Source data:

- Opening Delimiter -

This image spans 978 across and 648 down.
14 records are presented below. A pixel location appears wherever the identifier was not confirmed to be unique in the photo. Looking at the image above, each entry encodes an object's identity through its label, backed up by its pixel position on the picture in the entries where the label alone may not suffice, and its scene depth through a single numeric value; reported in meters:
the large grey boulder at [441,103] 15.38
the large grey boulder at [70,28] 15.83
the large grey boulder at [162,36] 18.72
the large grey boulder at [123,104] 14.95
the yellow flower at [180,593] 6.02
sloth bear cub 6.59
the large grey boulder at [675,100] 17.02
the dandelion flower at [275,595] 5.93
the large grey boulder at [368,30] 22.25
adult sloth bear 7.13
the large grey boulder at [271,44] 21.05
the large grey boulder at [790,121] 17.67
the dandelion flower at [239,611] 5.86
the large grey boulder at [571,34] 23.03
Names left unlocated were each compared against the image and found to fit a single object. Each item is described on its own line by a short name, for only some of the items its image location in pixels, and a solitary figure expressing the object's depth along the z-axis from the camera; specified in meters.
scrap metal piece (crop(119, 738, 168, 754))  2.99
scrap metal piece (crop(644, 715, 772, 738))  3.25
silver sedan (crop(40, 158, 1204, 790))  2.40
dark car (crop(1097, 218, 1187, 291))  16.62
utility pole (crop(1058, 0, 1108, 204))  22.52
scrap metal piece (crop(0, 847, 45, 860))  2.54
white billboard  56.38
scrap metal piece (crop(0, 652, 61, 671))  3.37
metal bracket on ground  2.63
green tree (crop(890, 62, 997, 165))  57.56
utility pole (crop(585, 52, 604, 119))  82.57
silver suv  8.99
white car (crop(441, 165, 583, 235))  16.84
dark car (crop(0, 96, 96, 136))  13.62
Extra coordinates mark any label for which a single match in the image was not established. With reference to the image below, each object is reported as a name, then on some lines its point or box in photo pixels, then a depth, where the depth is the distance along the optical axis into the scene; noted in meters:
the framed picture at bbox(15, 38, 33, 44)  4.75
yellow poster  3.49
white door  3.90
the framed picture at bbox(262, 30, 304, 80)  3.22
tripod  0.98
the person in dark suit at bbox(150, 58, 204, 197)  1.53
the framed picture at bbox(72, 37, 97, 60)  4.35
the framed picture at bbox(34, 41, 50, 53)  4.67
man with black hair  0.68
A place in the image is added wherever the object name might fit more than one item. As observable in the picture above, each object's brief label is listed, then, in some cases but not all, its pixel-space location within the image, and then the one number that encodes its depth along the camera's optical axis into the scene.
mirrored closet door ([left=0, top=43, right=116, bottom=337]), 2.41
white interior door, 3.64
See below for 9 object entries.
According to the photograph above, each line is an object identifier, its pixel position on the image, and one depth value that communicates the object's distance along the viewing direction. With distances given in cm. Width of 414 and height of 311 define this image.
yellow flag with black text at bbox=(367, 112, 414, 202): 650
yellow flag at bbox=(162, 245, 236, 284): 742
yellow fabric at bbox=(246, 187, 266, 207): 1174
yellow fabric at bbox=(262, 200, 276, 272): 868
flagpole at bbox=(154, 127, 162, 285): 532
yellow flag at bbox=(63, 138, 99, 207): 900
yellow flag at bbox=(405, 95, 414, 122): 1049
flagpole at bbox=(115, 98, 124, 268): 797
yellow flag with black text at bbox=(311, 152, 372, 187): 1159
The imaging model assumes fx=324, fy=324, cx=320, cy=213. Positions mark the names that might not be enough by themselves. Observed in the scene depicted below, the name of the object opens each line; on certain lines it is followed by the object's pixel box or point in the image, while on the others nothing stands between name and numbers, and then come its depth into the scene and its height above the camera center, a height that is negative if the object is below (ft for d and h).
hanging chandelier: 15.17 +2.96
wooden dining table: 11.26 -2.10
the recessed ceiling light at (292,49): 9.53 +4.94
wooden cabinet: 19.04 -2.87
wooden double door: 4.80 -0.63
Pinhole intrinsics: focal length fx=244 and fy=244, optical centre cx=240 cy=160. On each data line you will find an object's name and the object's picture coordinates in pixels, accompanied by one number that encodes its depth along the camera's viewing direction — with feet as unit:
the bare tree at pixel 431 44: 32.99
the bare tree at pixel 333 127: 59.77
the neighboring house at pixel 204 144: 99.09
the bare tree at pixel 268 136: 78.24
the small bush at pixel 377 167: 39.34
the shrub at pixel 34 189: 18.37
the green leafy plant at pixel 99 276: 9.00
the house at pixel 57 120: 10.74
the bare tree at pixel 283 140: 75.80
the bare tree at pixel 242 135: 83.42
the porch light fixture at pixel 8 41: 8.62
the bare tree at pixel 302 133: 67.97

- Closing Delimiter -
- Opening Delimiter -

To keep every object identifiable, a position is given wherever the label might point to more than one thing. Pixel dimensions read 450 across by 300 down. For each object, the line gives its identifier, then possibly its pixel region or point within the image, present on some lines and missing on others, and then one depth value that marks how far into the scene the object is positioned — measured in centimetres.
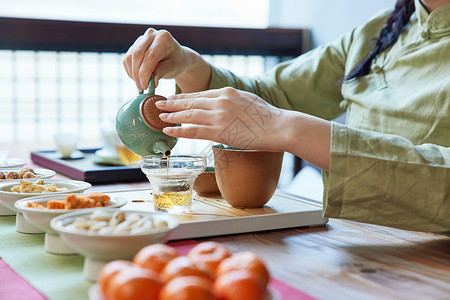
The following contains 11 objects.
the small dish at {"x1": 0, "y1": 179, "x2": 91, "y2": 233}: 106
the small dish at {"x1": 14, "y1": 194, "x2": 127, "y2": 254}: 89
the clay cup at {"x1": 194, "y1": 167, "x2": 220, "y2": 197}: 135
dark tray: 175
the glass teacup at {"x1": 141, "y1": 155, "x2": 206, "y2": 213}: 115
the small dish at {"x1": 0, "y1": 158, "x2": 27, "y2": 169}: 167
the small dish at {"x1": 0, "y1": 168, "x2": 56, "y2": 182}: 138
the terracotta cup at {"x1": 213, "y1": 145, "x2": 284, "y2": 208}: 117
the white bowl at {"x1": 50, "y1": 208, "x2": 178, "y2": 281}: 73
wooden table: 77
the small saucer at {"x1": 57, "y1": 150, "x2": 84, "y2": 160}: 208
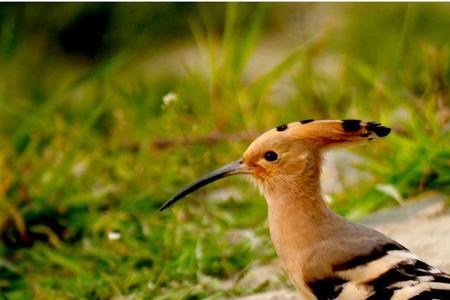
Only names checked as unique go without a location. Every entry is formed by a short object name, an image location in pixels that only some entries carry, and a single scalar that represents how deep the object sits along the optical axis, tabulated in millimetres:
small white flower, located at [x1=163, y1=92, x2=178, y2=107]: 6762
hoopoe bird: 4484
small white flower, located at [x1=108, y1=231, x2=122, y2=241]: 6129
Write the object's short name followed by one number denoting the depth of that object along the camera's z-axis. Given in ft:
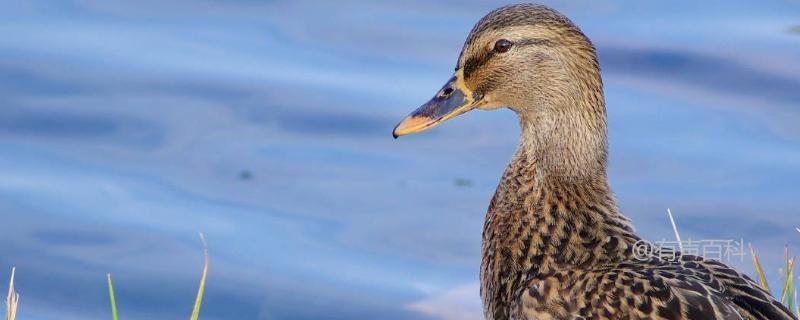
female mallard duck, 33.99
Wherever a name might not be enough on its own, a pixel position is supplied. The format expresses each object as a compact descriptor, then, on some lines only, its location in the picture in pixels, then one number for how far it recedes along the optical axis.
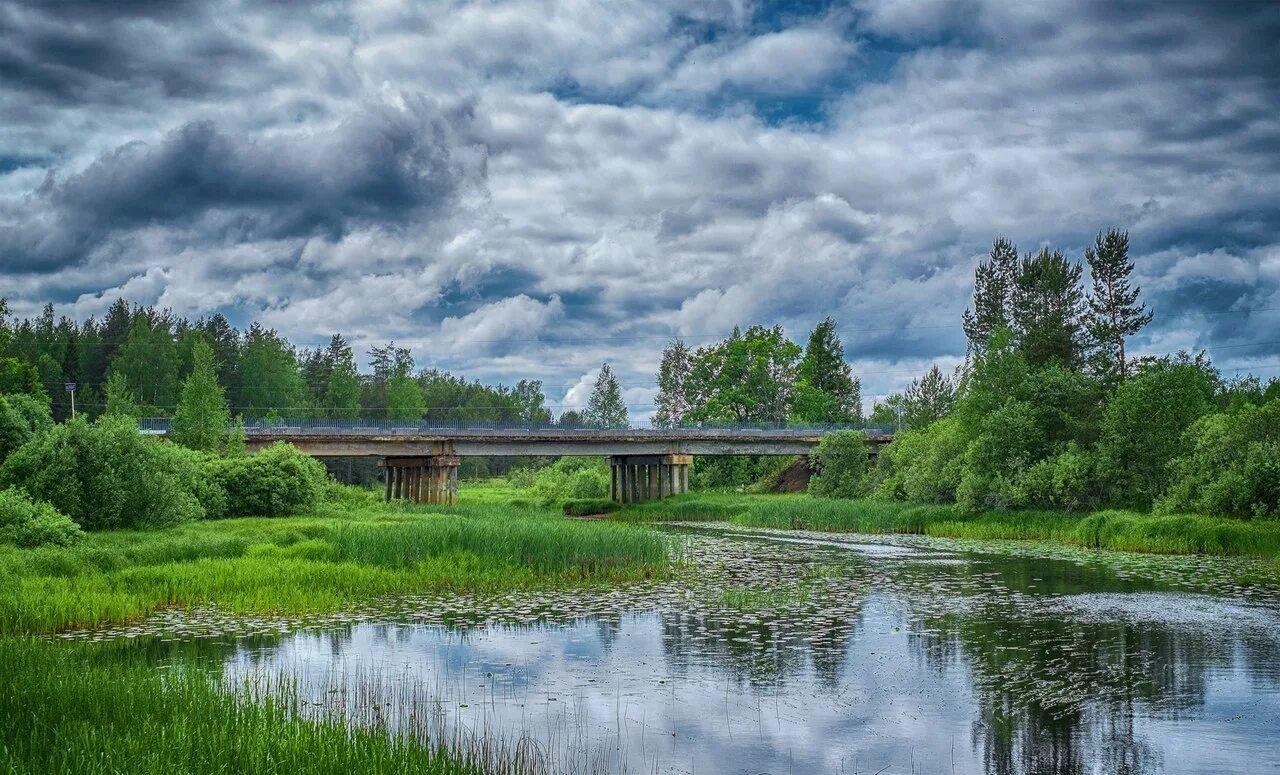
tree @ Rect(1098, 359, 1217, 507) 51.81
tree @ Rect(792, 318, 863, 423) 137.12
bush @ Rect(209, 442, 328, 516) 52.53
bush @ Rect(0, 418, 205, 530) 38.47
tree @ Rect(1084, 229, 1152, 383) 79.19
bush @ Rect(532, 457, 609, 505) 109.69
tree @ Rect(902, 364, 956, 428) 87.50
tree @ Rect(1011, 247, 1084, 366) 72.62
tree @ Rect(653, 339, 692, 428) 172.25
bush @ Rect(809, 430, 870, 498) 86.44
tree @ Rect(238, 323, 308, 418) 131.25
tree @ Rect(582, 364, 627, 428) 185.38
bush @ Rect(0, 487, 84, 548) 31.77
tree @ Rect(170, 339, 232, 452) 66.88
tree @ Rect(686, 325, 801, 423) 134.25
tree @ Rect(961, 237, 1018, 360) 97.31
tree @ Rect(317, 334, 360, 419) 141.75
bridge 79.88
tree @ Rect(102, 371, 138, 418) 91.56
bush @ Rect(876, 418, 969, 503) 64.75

- Closing Delimiter -

__What the task asks__: What is asked for is an exact copy of the lines above from the one containing "the house at pixel 57 120: 10.74" through the one containing "the bare tree at pixel 302 133: 67.97", and only those.

__Written response__:
the house at pixel 57 120: 10.74
the bare tree at pixel 283 140: 75.80
the bare tree at pixel 242 135: 83.42
the porch light fixture at pixel 8 41: 8.62
the bare tree at pixel 302 133: 67.97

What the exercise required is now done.